Chaper 2.

5.2K 215 10
                                    

Patrzę prosto w jego oczy i tracę grunt pod nogami. Nadal trzyma mnie blisko siebie, przejeżdża kciukiem po moich kostkach palców i uśmiecha się delikatnie. Pochyla się i składa pocałunek na mojej dłoni. Znów wierci mi dziurę w oczach, a następnie kieruje się w stronę wyjścia i rzuca szybkie "dobranoc". Wlepiam wzrok w zamknięte drzwi, za którymi zniknął Bieber i nie mogę zrozumieć tego, co właśnie się wydarzyło.
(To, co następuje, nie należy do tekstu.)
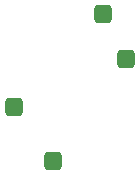
<source format=gbs>
G04*
G04 #@! TF.GenerationSoftware,Altium Limited,Altium Designer,23.10.1 (27)*
G04*
G04 Layer_Color=16711935*
%FSLAX25Y25*%
%MOIN*%
G70*
G04*
G04 #@! TF.SameCoordinates,E2D8A25C-67B8-4452-94EE-BD48DEAA500E*
G04*
G04*
G04 #@! TF.FilePolarity,Negative*
G04*
G01*
G75*
G04:AMPARAMS|DCode=27|XSize=62.05mil|YSize=62.05mil|CornerRadius=16.26mil|HoleSize=0mil|Usage=FLASHONLY|Rotation=90.000|XOffset=0mil|YOffset=0mil|HoleType=Round|Shape=RoundedRectangle|*
%AMROUNDEDRECTD27*
21,1,0.06205,0.02953,0,0,90.0*
21,1,0.02953,0.06205,0,0,90.0*
1,1,0.03252,0.01476,0.01476*
1,1,0.03252,0.01476,-0.01476*
1,1,0.03252,-0.01476,-0.01476*
1,1,0.03252,-0.01476,0.01476*
%
%ADD27ROUNDEDRECTD27*%
G04:AMPARAMS|DCode=28|XSize=62.05mil|YSize=62.05mil|CornerRadius=16.26mil|HoleSize=0mil|Usage=FLASHONLY|Rotation=0.000|XOffset=0mil|YOffset=0mil|HoleType=Round|Shape=RoundedRectangle|*
%AMROUNDEDRECTD28*
21,1,0.06205,0.02953,0,0,0.0*
21,1,0.02953,0.06205,0,0,0.0*
1,1,0.03252,0.01476,-0.01476*
1,1,0.03252,-0.01476,-0.01476*
1,1,0.03252,-0.01476,0.01476*
1,1,0.03252,0.01476,0.01476*
%
%ADD28ROUNDEDRECTD28*%
D27*
X37402Y34252D02*
D03*
X12992Y0D02*
D03*
D28*
X0Y18110D02*
D03*
X29921Y49213D02*
D03*
M02*

</source>
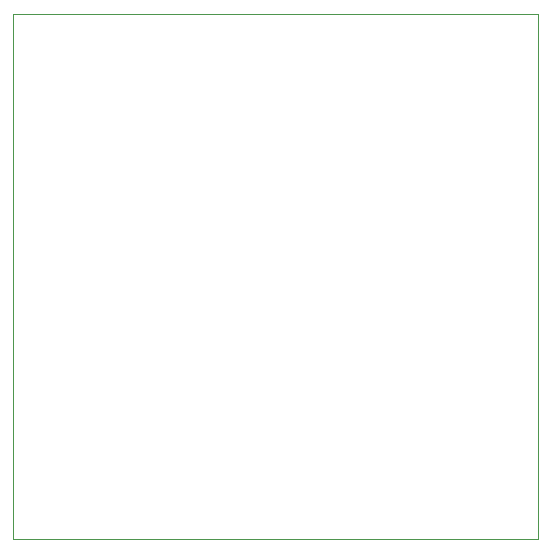
<source format=gbr>
G04 #@! TF.GenerationSoftware,KiCad,Pcbnew,5.1.5+dfsg1-2build2*
G04 #@! TF.CreationDate,2020-09-11T14:14:25+10:00*
G04 #@! TF.ProjectId,macr0,6d616372-302e-46b6-9963-61645f706362,rev?*
G04 #@! TF.SameCoordinates,Original*
G04 #@! TF.FileFunction,Profile,NP*
%FSLAX46Y46*%
G04 Gerber Fmt 4.6, Leading zero omitted, Abs format (unit mm)*
G04 Created by KiCad (PCBNEW 5.1.5+dfsg1-2build2) date 2020-09-11 14:14:25*
%MOMM*%
%LPD*%
G04 APERTURE LIST*
%ADD10C,0.050000*%
G04 APERTURE END LIST*
D10*
X-10160000Y17780000D02*
X-10160000Y-26670000D01*
X34290000Y17780000D02*
X-10160000Y17780000D01*
X34290000Y-26670000D02*
X34290000Y17780000D01*
X-10160000Y-26670000D02*
X34290000Y-26670000D01*
M02*

</source>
Z całkowicie nie uporządkowanymi myślami, wsuwam się pod mięciutką kołdrę i zamykam oczy, próbując zasnąć. Kręcę się z boku na bok, co jakiś czas podnosząc się i spoglądając na zegarek. Czas płynie tak wolno, a moje oczy błagają o sen, natomiast mózg stawia twardo opór i wytwarza ciągle coraz więcej informacji i myśli. Pięć minut po północy gramolę się z łóżka i ruszam do kuchni, aby nalać sobie szklankę mleka. Siadam na wysokim krześle i wlepiam wzrok w uśpione ulice Nowego Yorku. Przeczesuję leniwie swoje długie fale i znowu patrzę przez okno.

-Czemu nie śpisz?- pyta mnie zaspana przyjaciółka, która mruży oczy, aby mnie zauważyć.

-Nie mogę.- oznajmiam i wiercę się na krześle. Siada na przeciwko mnie, nalewa sobie mleka, spogląda na mnie i upija łyk.

-Czemu? To ma związek z tą wieczorną wizytą szefa?- zaprzeczam.

-Po prostu nie mogę usnąć.- marszczę brwi i wstaję z miejsca. Odstawiam szklankę do zmywarki i zostawiając ją samą, kieruję się znowu do swojego pokoju.

Cała noc przeleciała na moim spacerowaniu. Około 5 nad ranem, gdy świat budził się do życia, założyłam wygodne buty, bluzę, dresy i związałam wysoko kucyka. Złapałam swój telefon, słuchawki do niego, odpaliłam swoją ulubioną playlistę i skierowałam się do windy. Zjechałam na parter i gdy znajdowałam się przed blokiem, ruszyłam do Central Parku, aby pobiegać.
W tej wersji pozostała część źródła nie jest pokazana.